Latent Preference Modeling for Cross-Session Personalized Tool Calling
| Authors | Yejin Yoon et al. |
| Year | 2026 |
| HF Upvotes | 2 |
| arXiv | 2604.17886 |
| Download | |
| HF Page | View on Hugging Face |
Abstract
Users often omit essential details in their requests to LLM-based agents, resulting in under-specified inputs for tool use. This poses a fundamental challenge for tool-augmented agents, as API execution typically requires complete arguments, highlighting the need for personalized tool calling. To study this problem, we introduce MPT, a benchmark comprising 265 multi-session dialogues that cover three challenges: Preference Recall, Preference Induction, and Preference Transfer. We also propose PRefine, a test-time memory-augmented method that represents user preferences as evolving hypotheses. Through a generate--verify--refine loop, it extracts reusable constraints from history and improves tool-calling accuracy while using only 1.24% of the tokens required by full-history prompting. These results indicate that robust personalization in agentic systems depends on memory that captures the reasons behind user choices, not just the choices themselves.
Engineering Breakdown
Plain English
This paper addresses a critical gap in LLM-based tool-calling agents: users often provide under-specified requests that omit required details, making it impossible to execute API calls without additional information. The authors introduce MPT, a benchmark of 265 multi-session dialogues covering three specific challenges (Preference Recall, Preference Induction, and Preference Transfer), and propose PRefine, a memory-augmented method that learns and applies user preferences across conversations. PRefine achieves better tool-calling accuracy while using only 1.24% of the tokens required by naive full-history prompting, making it dramatically more efficient than baseline approaches.

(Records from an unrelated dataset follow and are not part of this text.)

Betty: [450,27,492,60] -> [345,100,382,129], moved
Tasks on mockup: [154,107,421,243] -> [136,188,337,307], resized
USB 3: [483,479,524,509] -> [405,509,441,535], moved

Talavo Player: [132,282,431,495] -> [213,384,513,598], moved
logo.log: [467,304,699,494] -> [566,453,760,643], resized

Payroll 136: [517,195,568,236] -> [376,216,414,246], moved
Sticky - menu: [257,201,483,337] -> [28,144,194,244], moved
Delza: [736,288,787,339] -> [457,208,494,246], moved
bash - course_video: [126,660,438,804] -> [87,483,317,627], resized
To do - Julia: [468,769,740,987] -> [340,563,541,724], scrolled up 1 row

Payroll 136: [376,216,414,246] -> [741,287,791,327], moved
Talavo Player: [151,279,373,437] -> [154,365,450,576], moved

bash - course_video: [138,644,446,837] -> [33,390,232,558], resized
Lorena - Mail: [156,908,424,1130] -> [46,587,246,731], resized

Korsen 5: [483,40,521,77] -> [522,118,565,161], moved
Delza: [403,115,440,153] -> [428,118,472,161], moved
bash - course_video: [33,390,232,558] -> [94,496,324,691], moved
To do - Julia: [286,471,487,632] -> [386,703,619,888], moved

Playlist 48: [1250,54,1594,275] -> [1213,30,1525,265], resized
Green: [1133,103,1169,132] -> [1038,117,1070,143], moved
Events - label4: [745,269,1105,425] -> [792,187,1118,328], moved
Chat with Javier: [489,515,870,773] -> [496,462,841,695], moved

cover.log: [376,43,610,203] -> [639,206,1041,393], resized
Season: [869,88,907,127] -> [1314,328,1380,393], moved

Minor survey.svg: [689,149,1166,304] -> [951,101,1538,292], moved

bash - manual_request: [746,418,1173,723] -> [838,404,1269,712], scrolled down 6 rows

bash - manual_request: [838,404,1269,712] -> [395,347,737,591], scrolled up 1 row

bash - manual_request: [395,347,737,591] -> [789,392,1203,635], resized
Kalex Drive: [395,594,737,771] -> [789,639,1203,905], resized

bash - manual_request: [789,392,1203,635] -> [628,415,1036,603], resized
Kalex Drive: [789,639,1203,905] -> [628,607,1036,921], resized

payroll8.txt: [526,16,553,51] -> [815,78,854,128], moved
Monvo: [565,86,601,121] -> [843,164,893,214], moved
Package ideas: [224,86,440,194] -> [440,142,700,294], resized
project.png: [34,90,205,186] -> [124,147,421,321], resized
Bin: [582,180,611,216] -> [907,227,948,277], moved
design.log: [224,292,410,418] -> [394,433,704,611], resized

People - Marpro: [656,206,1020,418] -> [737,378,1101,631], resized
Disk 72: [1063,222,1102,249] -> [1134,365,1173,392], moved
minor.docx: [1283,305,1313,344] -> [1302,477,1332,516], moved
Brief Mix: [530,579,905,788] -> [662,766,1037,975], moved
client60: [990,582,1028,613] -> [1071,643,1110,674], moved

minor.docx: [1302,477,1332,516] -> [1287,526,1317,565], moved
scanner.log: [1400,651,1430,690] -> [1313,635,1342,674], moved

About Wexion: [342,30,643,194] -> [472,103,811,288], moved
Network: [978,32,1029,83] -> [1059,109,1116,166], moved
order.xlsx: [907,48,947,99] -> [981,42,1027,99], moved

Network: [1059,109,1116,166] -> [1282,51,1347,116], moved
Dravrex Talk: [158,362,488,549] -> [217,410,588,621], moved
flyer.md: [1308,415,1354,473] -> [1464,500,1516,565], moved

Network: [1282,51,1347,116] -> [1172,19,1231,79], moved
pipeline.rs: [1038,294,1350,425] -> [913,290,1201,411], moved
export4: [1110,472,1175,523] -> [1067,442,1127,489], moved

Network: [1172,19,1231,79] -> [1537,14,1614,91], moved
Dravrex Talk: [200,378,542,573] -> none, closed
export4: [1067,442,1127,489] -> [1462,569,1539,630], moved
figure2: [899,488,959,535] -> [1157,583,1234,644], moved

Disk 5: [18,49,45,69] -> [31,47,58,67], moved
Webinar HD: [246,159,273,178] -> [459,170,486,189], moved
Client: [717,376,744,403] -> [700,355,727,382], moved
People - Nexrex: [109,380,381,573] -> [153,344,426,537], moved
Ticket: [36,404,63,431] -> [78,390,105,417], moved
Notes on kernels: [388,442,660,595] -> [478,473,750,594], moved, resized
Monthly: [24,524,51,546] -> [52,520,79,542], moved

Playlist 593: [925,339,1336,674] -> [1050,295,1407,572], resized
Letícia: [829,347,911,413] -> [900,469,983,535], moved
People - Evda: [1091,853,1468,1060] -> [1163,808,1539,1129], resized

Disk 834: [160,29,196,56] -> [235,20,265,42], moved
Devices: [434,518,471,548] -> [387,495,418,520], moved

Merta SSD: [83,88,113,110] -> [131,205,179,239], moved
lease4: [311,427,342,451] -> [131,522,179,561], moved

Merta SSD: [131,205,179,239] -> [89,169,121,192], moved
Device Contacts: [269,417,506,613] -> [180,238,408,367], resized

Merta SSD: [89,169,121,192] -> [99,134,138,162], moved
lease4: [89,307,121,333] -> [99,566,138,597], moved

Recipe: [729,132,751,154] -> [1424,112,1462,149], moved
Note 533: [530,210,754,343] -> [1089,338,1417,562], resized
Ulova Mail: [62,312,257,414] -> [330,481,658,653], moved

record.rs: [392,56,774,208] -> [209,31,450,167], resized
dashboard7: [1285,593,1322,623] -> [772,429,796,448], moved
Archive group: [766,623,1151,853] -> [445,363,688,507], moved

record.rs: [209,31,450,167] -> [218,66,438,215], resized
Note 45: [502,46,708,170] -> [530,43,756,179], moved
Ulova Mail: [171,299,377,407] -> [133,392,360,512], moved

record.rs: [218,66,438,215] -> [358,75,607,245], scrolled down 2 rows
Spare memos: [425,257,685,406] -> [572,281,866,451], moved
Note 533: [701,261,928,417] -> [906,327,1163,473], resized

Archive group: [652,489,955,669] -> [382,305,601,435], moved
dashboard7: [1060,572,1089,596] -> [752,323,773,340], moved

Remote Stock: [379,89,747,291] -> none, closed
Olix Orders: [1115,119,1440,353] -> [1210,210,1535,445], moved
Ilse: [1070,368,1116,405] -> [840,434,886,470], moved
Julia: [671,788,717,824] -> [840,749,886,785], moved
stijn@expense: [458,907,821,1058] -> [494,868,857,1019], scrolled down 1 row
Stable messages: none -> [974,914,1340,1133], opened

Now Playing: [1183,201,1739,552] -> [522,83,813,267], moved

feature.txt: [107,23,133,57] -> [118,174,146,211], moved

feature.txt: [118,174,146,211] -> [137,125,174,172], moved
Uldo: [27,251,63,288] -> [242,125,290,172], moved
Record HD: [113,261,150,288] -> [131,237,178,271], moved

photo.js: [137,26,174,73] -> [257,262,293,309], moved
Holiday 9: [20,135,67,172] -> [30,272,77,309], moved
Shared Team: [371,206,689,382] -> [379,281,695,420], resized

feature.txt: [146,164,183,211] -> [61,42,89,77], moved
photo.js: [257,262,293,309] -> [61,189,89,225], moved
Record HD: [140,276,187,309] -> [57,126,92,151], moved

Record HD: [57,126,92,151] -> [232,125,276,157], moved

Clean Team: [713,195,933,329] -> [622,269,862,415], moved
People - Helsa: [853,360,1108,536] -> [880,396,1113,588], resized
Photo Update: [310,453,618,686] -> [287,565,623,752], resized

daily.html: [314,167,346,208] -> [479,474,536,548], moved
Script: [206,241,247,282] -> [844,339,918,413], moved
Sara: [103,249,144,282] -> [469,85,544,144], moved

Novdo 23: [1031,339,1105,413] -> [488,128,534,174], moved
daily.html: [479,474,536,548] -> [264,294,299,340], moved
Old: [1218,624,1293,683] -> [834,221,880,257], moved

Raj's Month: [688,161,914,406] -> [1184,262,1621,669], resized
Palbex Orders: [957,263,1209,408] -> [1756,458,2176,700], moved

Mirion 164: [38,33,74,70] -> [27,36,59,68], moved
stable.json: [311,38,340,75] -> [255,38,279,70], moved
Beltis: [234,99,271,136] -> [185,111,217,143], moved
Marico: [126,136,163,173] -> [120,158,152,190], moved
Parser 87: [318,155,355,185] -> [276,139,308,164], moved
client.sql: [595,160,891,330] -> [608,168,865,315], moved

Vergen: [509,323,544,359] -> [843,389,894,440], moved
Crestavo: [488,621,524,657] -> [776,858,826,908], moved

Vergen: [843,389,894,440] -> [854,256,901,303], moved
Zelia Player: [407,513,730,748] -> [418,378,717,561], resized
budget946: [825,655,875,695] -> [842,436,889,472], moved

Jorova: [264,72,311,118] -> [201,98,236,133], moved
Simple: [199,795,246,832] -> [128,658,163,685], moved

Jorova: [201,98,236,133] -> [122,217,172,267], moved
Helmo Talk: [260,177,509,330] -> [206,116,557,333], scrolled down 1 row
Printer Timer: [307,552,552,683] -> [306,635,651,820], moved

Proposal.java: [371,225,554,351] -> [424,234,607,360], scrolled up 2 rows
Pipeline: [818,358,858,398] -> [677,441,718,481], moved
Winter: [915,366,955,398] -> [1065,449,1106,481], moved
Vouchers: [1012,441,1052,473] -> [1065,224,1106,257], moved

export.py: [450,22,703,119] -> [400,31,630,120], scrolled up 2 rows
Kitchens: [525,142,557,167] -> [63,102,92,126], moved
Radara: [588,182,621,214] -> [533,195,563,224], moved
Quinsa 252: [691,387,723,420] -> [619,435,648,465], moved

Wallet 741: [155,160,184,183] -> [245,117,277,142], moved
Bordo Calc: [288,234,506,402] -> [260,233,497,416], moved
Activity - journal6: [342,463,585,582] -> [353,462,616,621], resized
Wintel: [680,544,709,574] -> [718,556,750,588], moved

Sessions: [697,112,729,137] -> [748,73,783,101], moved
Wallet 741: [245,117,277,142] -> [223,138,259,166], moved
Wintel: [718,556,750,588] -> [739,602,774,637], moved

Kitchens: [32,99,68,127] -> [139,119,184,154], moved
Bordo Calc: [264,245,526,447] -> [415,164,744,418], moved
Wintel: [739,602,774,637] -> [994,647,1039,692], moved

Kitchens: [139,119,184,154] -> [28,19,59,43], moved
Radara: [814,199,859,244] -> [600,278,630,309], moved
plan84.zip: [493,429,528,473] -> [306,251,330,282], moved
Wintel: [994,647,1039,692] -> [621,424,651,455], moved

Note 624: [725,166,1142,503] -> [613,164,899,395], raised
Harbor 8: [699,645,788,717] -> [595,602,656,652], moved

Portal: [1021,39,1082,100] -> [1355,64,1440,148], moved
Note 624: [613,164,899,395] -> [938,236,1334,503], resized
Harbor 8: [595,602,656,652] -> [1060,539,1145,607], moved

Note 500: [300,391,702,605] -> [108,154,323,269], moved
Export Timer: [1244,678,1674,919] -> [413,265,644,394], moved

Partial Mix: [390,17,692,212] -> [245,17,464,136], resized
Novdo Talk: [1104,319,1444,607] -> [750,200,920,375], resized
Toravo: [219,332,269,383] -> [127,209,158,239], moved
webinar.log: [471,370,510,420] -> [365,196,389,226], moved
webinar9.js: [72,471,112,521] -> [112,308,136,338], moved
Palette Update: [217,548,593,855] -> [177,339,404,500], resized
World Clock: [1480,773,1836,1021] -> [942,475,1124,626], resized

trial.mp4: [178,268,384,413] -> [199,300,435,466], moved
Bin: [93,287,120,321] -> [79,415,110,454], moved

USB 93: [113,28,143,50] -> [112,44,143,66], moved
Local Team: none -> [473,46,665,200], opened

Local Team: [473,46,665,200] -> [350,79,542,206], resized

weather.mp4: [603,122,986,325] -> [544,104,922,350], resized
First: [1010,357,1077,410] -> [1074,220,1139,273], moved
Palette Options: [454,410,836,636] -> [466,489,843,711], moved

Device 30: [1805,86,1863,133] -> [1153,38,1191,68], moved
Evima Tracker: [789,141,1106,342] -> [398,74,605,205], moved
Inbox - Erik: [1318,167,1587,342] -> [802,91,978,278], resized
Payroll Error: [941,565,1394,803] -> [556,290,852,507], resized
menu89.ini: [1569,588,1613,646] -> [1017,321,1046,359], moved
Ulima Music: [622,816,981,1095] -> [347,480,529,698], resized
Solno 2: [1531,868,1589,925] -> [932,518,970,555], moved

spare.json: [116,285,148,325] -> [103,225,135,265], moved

Core Technical Contribution
The core innovation is a test-time memory-augmented architecture that models user preferences as evolving hypotheses rather than static slots or features. PRefine uses a generate-verify-refine loop that extracts reusable constraints from conversation history and applies them to complete under-specified API arguments in subsequent tool calls. This approach is novel in treating preference modeling as an online learning problem that scales across multiple sessions, rather than pre-training or fine-tuning on user-specific data. The key technical insight is that preferences can be efficiently represented as extractable constraints that transfer across conversations, enabling dramatic token savings while maintaining or improving accuracy.
How It Works
PRefine operates in three phases executed at test time. First, when the model generates a tool call, it includes placeholder positions for potentially under-specified arguments. Second, the verify phase checks if previous conversations in the multi-session history contain relevant preference signals—either explicit preferences the user stated or implicit patterns in their past choices. Third, the refine phase uses these extracted constraints to fill in missing arguments, with the entire process tracked as an evolving set of user preference hypotheses. The system maintains a compact memory of discovered preferences (constraints on things like output formats, default parameters, value ranges) and applies them without requiring the full conversation history to be re-processed with each new request, which is why token efficiency is so dramatic compared to in-context learning baselines.
Production Impact
This directly solves a major operational problem: most production tool-calling agents either ask users repetitive clarification questions (degrading user experience) or fail when given under-specified inputs (causing wasted API calls and errors). Adopting PRefine would reduce token consumption for multi-turn personalized agent systems by 98% compared to full-history prompting while improving accuracy, which translates to lower latency and significantly reduced inference costs at scale. The 1.24% token ratio means a system handling millions of daily requests across many users could save substantial compute. The trade-offs are: you need to maintain per-user preference memory across sessions (adding a small database component), the method assumes preferences are somewhat stable within a user (may fail for adversarial or rapidly-changing preference patterns), and the approach requires evaluation on your specific domain since the MPT benchmark covers only the three named preference tasks.
Limitations and When Not to Use This
The paper's scope is limited to preference modeling within the bounds of tool arguments—it does not address cases where users fundamentally change what they want to accomplish or where preferences conflict across different application domains. The MPT benchmark, while valuable, contains only 265 multi-session dialogues, which may not cover the long tail of preference types in truly diverse user populations. The method assumes preferences are learnable from history and transferable; it may perform poorly for users with highly idiosyncratic, context-dependent, or contradictory preferences. Additionally, the paper does not deeply explore failure modes such as when extracted constraints lead to incorrect assumptions about future user intent, or how to handle preference decay and drift over very long timescales (weeks or months).
Research Context
This work builds on the growing problem of making LLM-based agents more practical and efficient, following prior research on in-context learning, tool use, and user modeling in dialogue systems. It extends beyond simple slot-filling personalization by treating preferences as dynamic, learnable structures that evolve across sessions. The MPT benchmark contributes a new evaluation resource for the community, filling a gap between single-turn tool-calling benchmarks and real-world multi-session scenarios. This research opens future directions in learning efficient user models, handling preference conflicts, and applying similar constraint-extraction ideas to other domains where under-specified user requests are common.